Her father, who had become a successful businessman in Argentina, died in 1999, leaving her a Swiss bank account with about $4.2 million. Still fearful for his daughter’s safety, Toth’s father reportedly left the funds in a Swiss account in case she needed to flee persecution as he had done.

A U.S. law requires any national or permanent resident with a foreign bank account holding more than $10,000 to fill out a Foreign Bank and Financial Accounts Report (FBAR) and submit it to the IRS annually.

Toth, a current resident of the Boston area, was allegedly unaware of this law until 2010. Once she found out about the requirement, she retroactively filed five years of reports and, following an IRS audit, paid almost $40,000 in back taxes.

However, the government circled back on her case, deeming Toth’s failure to file her reports on time to be a “reckless” and “willful” violation of the Bank Secrecy Act of 1970. In 2013, the IRS demanded she pay the maximum civil penalty of $2.1 million, or 50% of Toth’s bank account.

The 82-year-old refused to pay the fine and is now suing the federal government on the claim that the fee is excessive and violates the Eighth Amendment of the Constitution,  which states that “Excessive bail shall not be required, nor excessive fines imposed, nor cruel and unusual punishments inflicted.”

On Friday, the Institute for Justice, which now represents Toth, filed a petition with the Supreme Court, arguing that Toth’s violation of this law was not “willful.” In the petition, the Supreme Court is asked to determine whether federal “civil monetary penalties” imposed by the federal government for violating regulations count as “fines.”

In a statement, Institute for Justice Attorney Sam Gedge said, “The Eighth Amendment’s Excessive Fines Clause is a key check on the government’s power to punish. That is why the Excessive Fines Clause is part of the Bill of Rights, and that is why the federal courts need to take it seriously.”
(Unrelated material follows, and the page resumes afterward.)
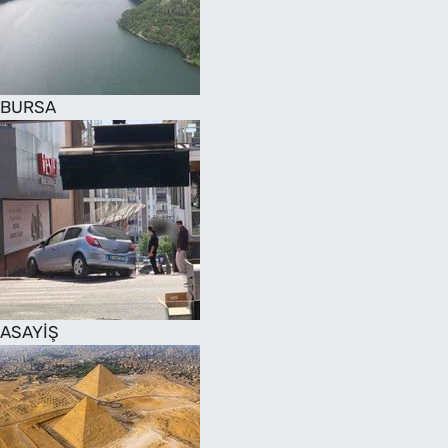
SAĞLIK
TV REHBERİ
BURSA
ASAYİŞ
However, the federal government has argued that since this was a “civic penalty,” the Eighth Amendment’s protections don’t apply.

Andrew Wimer, the Director of Media Relations for the Institute of Justice, pushed back on this claim, insisting that the government’s interpretation of the Amendment is “profoundly wrong,” and that Toth’s case is “precisely the sort of punishment the Excessive Fines Clause serves to check.”